The army headed by the accused Ratko Mladic did not ethnically cleanse large swathes of BH territory, defense counsel Dragan Ivetic argued as the defense continued presenting their closing arguments. Ivetic also contested the allegation that in Prijedor and some other municipalities the troops under Mladic’s command had committed genocide. Non-Serbs didn’t leave their homes under pressure and violence but because ‘there was no electricity, medicines, water and food’. They left in search of a better life, Ivetic told the court

Dragan Ivetic, defence attorney of Ratko MladicDragan Ivetic, defence attorney of Ratko Mladic

On Friday, the first day of the defense’s closing arguments, defense lawyers Branko Lukic and Dragan Ivetic contested in very broad terms the prosecution case on Ratko Mladic’s responsibility on all counts in the indictment, concluding with a call for their client’s acquittal. Today, as they continued presenting their closing arguments,Ivetic analyzed in greater detail the prosecution’s evidence on genocide in several municipalities, particularly in Prijedor, and on the so-called ‘comprehensive’ joint criminal enterprise.

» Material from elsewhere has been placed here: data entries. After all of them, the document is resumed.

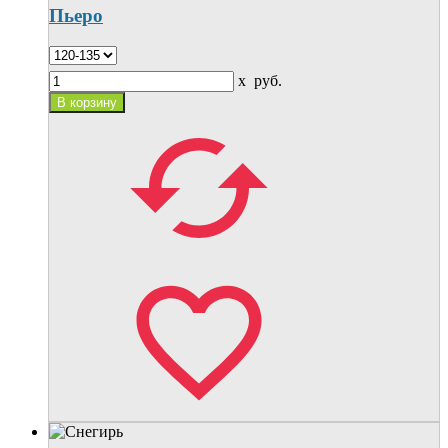
Пьеро
x
руб.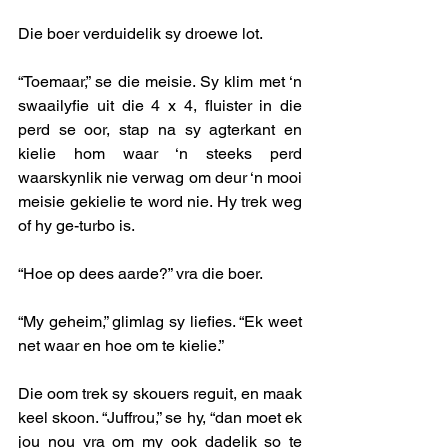
Die boer verduidelik sy droewe lot.
“Toemaar,” se die meisie. Sy klim met ‘n 
swaailyfie uit die 4 x 4, fluister in die 
perd se oor, stap na sy agterkant en 
kielie hom waar ‘n steeks perd 
waarskynlik nie verwag om deur ‘n mooi 
meisie gekielie te word nie. Hy trek weg 
of hy ge-turbo is.
“Hoe op dees aarde?” vra die boer. 
“My geheim,” glimlag sy liefies. “Ek weet 
net waar en hoe om te kielie.”
Die oom trek sy skouers reguit, en maak 
keel skoon. “Juffrou,” se hy, “dan moet ek 
jou nou vra om my ook dadelik so te 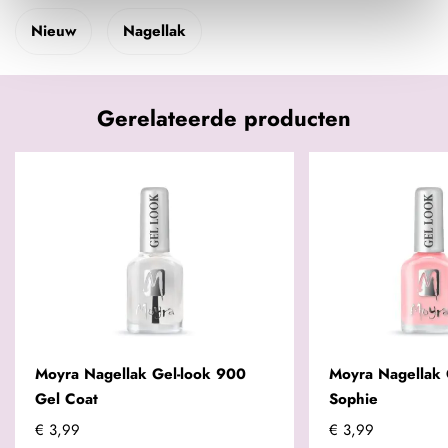
Nieuw
Nagellak
Gerelateerde producten
Moyra Nagellak Gel-look 900
Moyra Nagellak 
Gel Coat
Sophie
€ 3,99
€ 3,99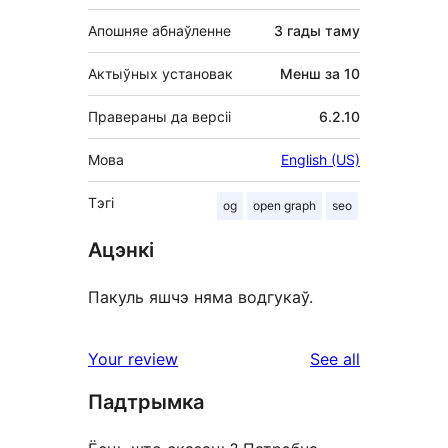
Апошняе абнаўленне
3 гады
таму
Актыўных установак
Менш за 10
Правераны да версіі
6.2.10
Мова
English (US)
Тэгі
og
open graph
seo
Ацэнкі
Пакуль яшчэ няма водгукаў.
reviews
Your review
See all
Падтрымка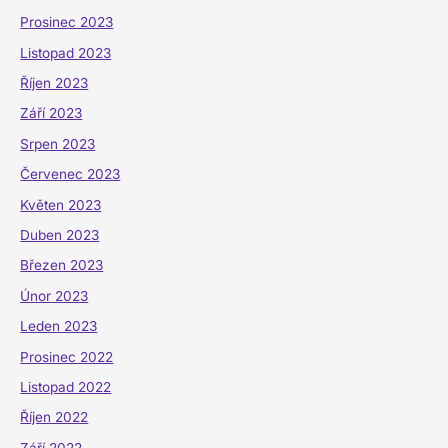
Prosinec 2023
Listopad 2023
Říjen 2023
Září 2023
Srpen 2023
Červenec 2023
Květen 2023
Duben 2023
Březen 2023
Únor 2023
Leden 2023
Prosinec 2022
Listopad 2022
Říjen 2022
Září 2022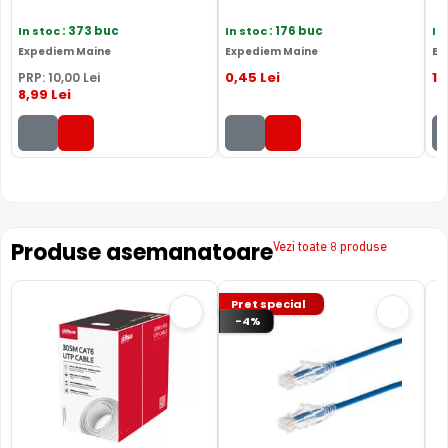
In stoc
: 373 buc
In stoc
: 176 buc
In
Expediem Maine
Expediem Maine
Ex
0
,45
Lei
1
,
PRP:
10
,00
Lei
8
,99
Lei
Produse asemanatoare
Vezi toate 8 produse
Pret special
-4%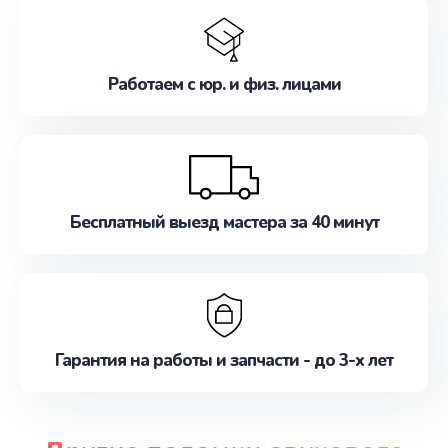
Работаем с юр. и физ. лицами
Бесплатный выезд мастера за 40 минут
Гарантия на работы и запчасти - до 3-х лет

The prosecution, Ivetic noted, uses Prijedor, its prison camps and Tomasica mass graves as a ‘model’ of genocide in the municipalities. As alleged in the indictment, the ethnic cleansing reached the scale of genocide not only in Prijedor but alsoin Kljuc, Sanski Most, Kotor Varos, Vlasenica and Foca.

The defense claims that there wasno genocide, either in Prijedor or in other municipalities. The residents of Prijedor and the neighboring non-Serb villages left their homes because ‘there was no electricity, medicines, water and food’. They left in search of a better life, not because of the pressure and violence of the Serb forces. In Ivetic’s words, people ‘go where it is better for them’.

Ivetic went on to note that the prosecution had failed to show any orders in which Mladic ordered his troops to commit genocide. Also, Ivetic stressed, the prosecution wasn’t able to prove Mladic’s intent to ‘destroy as such’ parts of ethnic and religious groups. Invoking the fact that there had been many Muslims and Croats in the VRS ranks, Ivetic asked whether ‘those soldiers and officers participated in genocide against themselves and their families’.

Ivetic alleged that the police was responsible for the Prijedor prison camps; more specifically, he blamed it all on the Prijedor police chief Simo Drljaca. Mladic was not on good terms with Drljaca. Although the defense contests the authenticity of Mladic’s war diaries, today his lawyers quoted from them. According to the war diary, Mladic refused Drljaca’s request to send the army to help remove about 5,000 bodies of Muslims buried in Tomasica by ‘burning or grinding them or in any other way’. ‘You killed them, you get rid of them’, Mladic told Drljaca. According to Ivetic, the accused thus clearly showed his ‘animosity and resentment towards Drljaca’.

Contradicting the prosecution’s allegation that the military machinery had been used to dig the Tomasica mass grave, Ivetic argued that the army had nothing to do with that. The military machinery was put to use at a different location, and the Prijedor MUP personnel removed the bodies, Ivetic explained.

Today, Ivetic repeated the claim already presented in the defense’s final brief which was interpreted by the prosecution last week as an attempt to shift blame from Mladic to his subordinate Corps commanders. Krstic, Galic and Milosevic, three Corps commanders, have all been sentenced to length imprisonment for crimes in Srebrenica and Sarajevo. Today Ivetic stressed that Mladic ‘issued orders at a strategic level, and the Corps commanders decided how their subordinates would implement them tactically’. Mladic’s ‘power was not absolute and he was constrained by the VRS principles and structure’, Ivetic added.

The defense continues its closing arguments tomorrow.